Сьюзан Уэст
Сады Николь


Многие критики анализировали роль Николь в романе «Ночь нежна», но они не рассматривали один художественный метод, который Фицджеральд использовал, чтобы раскрыть и развить ее характер.

В общем плане под заголовком «Метод работы с материалом о болезни» Фицджеральд пишет: «Отталкиваемся от самых незначительных фактов. Это не история доктора. Нужно избегать фолкнеровских методов и не романизировать Крафт-Эбинга — лучше Офелия и ее цветы».

Следуя своей собственной установке, Фицджеральд сторонится научного языка Крафт-Эбинга в истории молодой девушки, изнасилованной отцом. Вместо этого он описывает ее развитие образами с помощью цветов. Как сумасшедшая Офелия в «Гамлете» У.Шекспира, Николь окружена цветами на протяжении всего романа. Дик встречает ее в садах лечебного санатория и увозит в сад на Французской Ривьере. Многие сцены с участием Николь происходят в этом саду или берут свое начало там. В Швейцарских Альпах она живет между дикими цветами и запущенными розами. Даже язык, которым Фицджеральд пишет о ней, усыпан соответствующими метафорами: чаще всего она ассоциируется с розами, как и Офелия, «роза мая». Этот цветок более всего характеризует шизофренический тип Николь: роза — самый красивый цветок, может уколоть. И так же красивая Николь опасна для Дика Дайвера. Ближе к концу романа он понимает, что в своем желании «быть любимым», он «выбрал Офелию, выбрал сладкий яд и выпил его».

§ Проверьте понимание:
(1) С каким цветком, согласно тексту о садах Николь, чаще всего ассоциируется Николь?
(2) Приведите часть текста о садах Николь, начиная со слов «Многие критики анализировали» и заканчивая словами «развить ее характер.», изменив в ней, пожалуйста, «критики» на «исследователи».

§ Извлечённые данные:
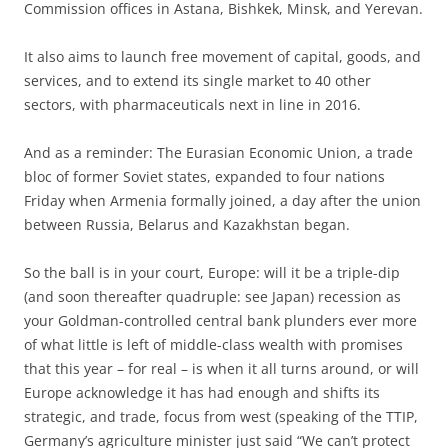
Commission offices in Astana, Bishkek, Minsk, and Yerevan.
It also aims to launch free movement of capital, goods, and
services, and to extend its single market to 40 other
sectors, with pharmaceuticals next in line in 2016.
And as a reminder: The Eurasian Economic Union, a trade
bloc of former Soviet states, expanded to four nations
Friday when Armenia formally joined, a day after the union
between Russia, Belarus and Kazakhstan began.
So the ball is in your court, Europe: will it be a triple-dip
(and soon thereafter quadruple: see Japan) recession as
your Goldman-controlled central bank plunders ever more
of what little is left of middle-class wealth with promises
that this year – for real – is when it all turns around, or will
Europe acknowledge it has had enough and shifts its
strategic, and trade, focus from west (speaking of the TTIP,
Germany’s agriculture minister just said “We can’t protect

§ Ответы по порядку:
(1) С розами.

(2)
Многие исследователи анализировали роль Николь в романе «Ночь нежна», но они не рассматривали один художественный метод, который Фицджеральд использовал, чтобы раскрыть и развить ее характер.